16. 2 2015 First Appeal No. 77 of 2006

Citation:
2 SCOB [2015] HCD 77
Insurance claim
Contract
Awarding compensation
Regarding the claim (No.viii) we find that the accident has taken place during the contract period and thereafter he took treatment and failed to succeed as a result he suffered a lot and finally he lost one of his legs, which was also held within the time frame of contract and MoU and claims was made within stipulated time mentioned in MoU. So there is nothing wrong to get the benefit of the insurance claim.
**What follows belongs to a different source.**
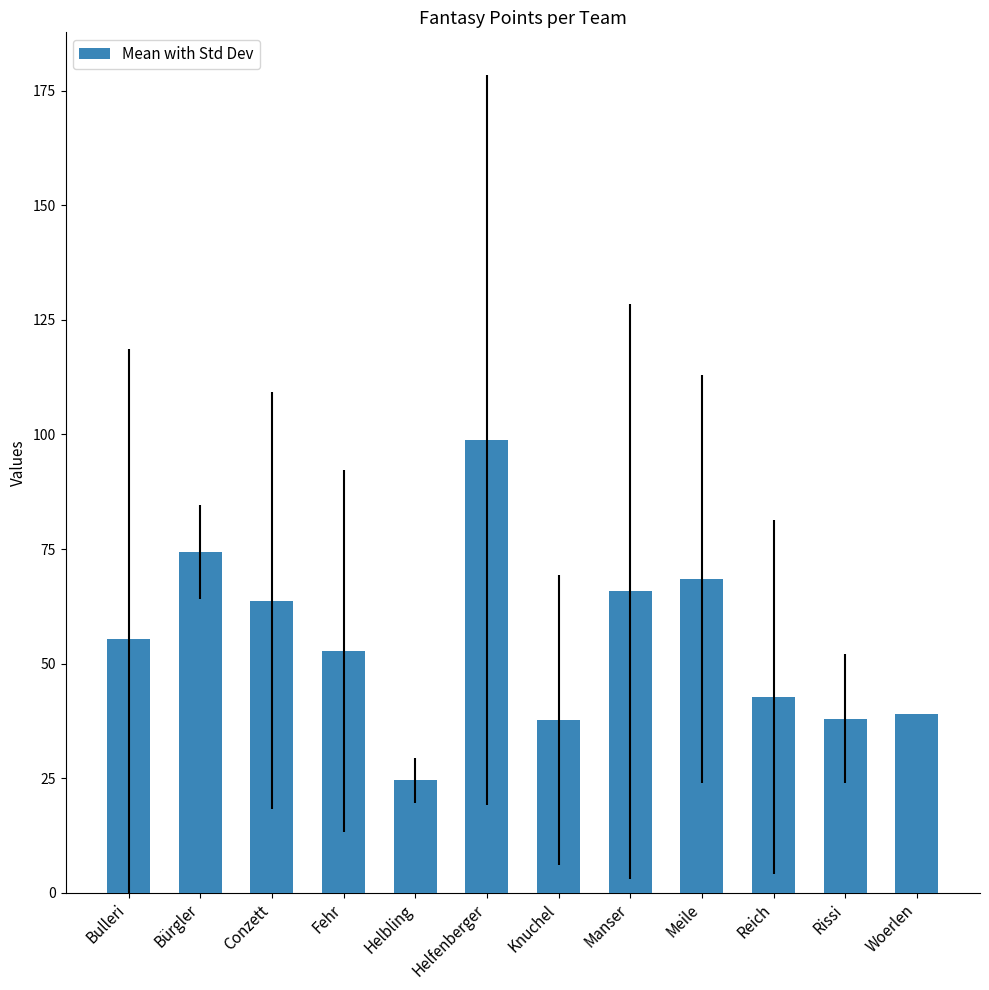

Are the bars grouped side by side (vs. stacked)?

No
17. 2 2015 WRIT PETITION NO. 3606 of 2010
With
WRIT PETITION NO.1909, 12357, 12358, 7980, 7982, 9355, 7979, 5175, 7981, 3184 and 7766 of 2013; 3210 of 2009; 991 of 2012; 6056, 227, 2672, 1192, 335, 7768, 1956 and 5065 of 2014

Citation:
2 SCOB [2015] HCD 84
VAT Act
Third party authority
Purported exercise of discretion
Demand of documents
No provision of the said Act of 1991 empowers the VAT authority to direct the petitioner as a VAT registered person to deliver any documents or records directly to any third party authority, i.e. Local and Revenue Audit Directorate. Neither a notice can be issued either directing and deposit of revenue or under section 55(1) of VAT Act on that Count.
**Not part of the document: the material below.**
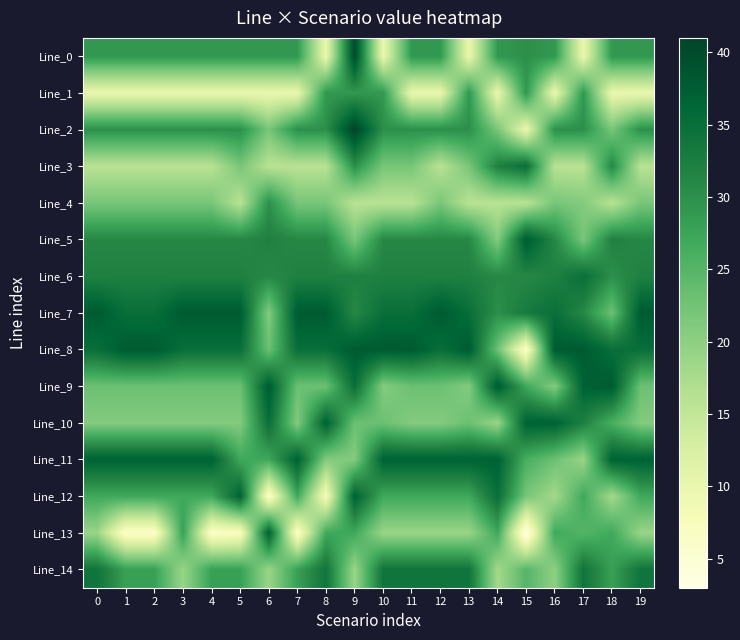

What is the difference between the highest and lowest values at 0?

28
18. 2 2015 WRIT PETITION NO. 2412 OF 2007

Citation:
2 SCOB [2015] HCD 95
Power to make appointment Foreign Exchange Regulation Act, 1947
Section 3
Section 16 of the General Clauses Act
According to Section 16 of the General Clauses Act, where, by any Act of Parliament or Regulation, a power to make any appointment is conferred, then, unless a different intention appears, the authority having for the time being power to make the appointment shall also have power to suspend or dismiss any person appointed whether by itself or any other authority in exercise of that power. As the suspension of licence is not there in Section 3 of the Act of 1947, in our opinion, the provisions of Section 16 of the General Clauses Act can definitely be invoked in order to give a complete and harmonious interpretation of Section 3 of the Act of 1947. What we are driving at boils down to this: the authority making any appointment has the power to suspend the licence of any person appointed.
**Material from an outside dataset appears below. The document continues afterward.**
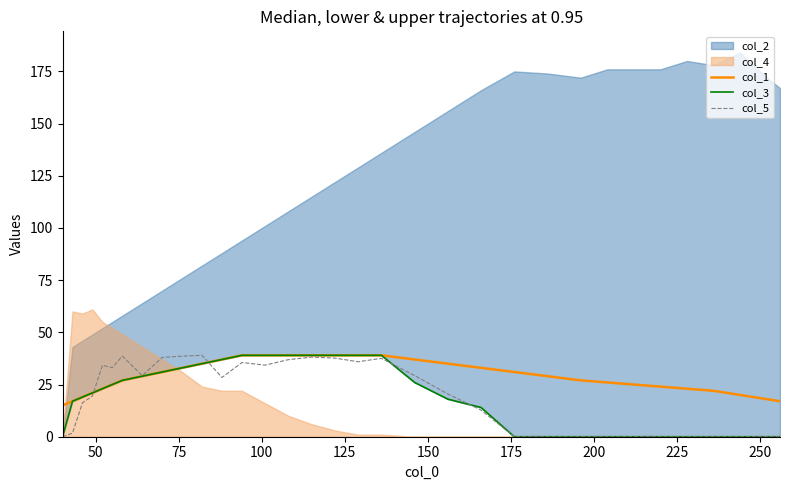

What is the maximum value for col_5?

39.0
19. 2 2015 WRIT PETITION NO. 3716 OF 2014

Citation:
2 SCOB [2015] HCD 99
Enquiry committee
Show cause notice
We have also consulted the rules and, in our considered opinion, a show cause notice, as required under clause (Ka) of Rule- 5.4 giving 7 days time to explain the allegations brought, if any, and further asking, in the same notice, the petitioners as to whether they were willing to appear before the enquiry committee were mandatory on the part of the respondents and such notices ought to have been issued upon the petitioners. We also find that, as per clause (Kha) of Rule 5.4, it is also mandatory that appointing authority should form a 3(three) members enquiry committee and the enquiry committed shall dispose of the disciplinary proceedings, if initiated, within 60 days. But, we find nothing on record to show that any notice was issued upon the petitioners or any enquiry committee was formed required by clause (Kha) or clause (Kha) of Rule 5.4 of the said rules and the impugned memo was not issued following the procedure laid down in clauses (Ka) and (Kha) of Rule 5.4.